Instructions to follow: List everything from the line containing "kingdom: Plantae" down to the line containing "common name: Mountain lettuce" as a numbered list, leaving out any blank lines.

[Records from a collection]
⁂
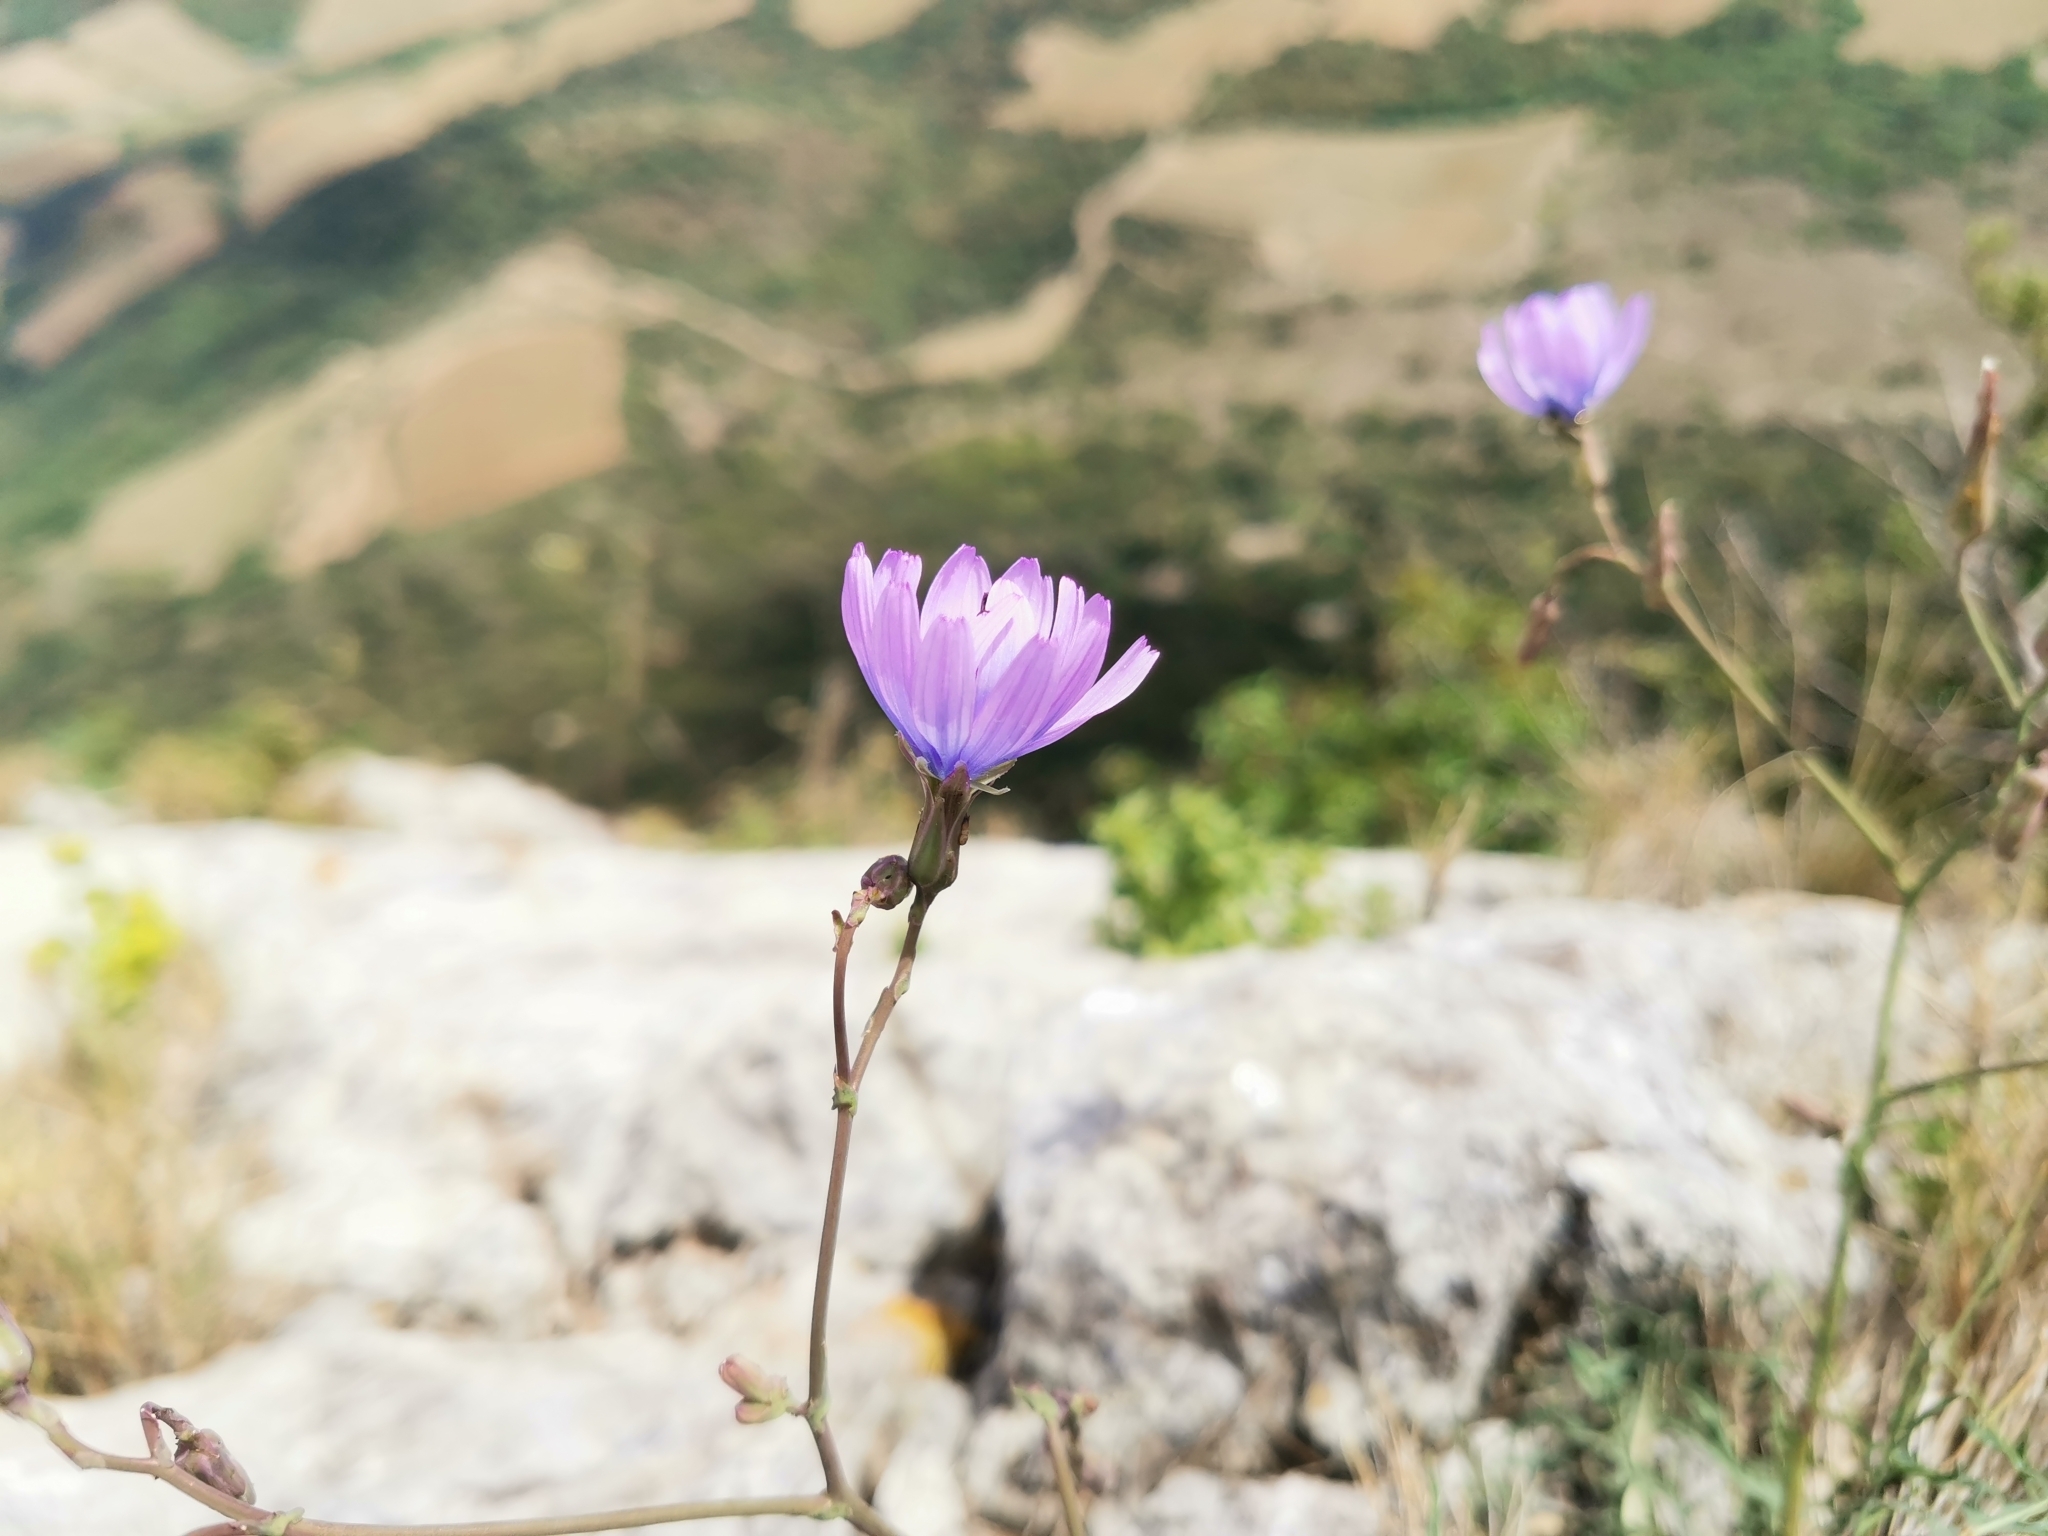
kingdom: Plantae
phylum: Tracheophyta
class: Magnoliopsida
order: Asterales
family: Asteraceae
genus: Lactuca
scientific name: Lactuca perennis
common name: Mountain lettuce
⁂
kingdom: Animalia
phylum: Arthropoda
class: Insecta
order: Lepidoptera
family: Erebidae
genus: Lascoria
⁂
Solution below:
1. kingdom: Plantae
2. phylum: Tracheophyta
3. class: Magnoliopsida
4. order: Asterales
5. family: Asteraceae
6. genus: Lactuca
7. scientific name: Lactuca perennis
8. common name: Mountain lettuce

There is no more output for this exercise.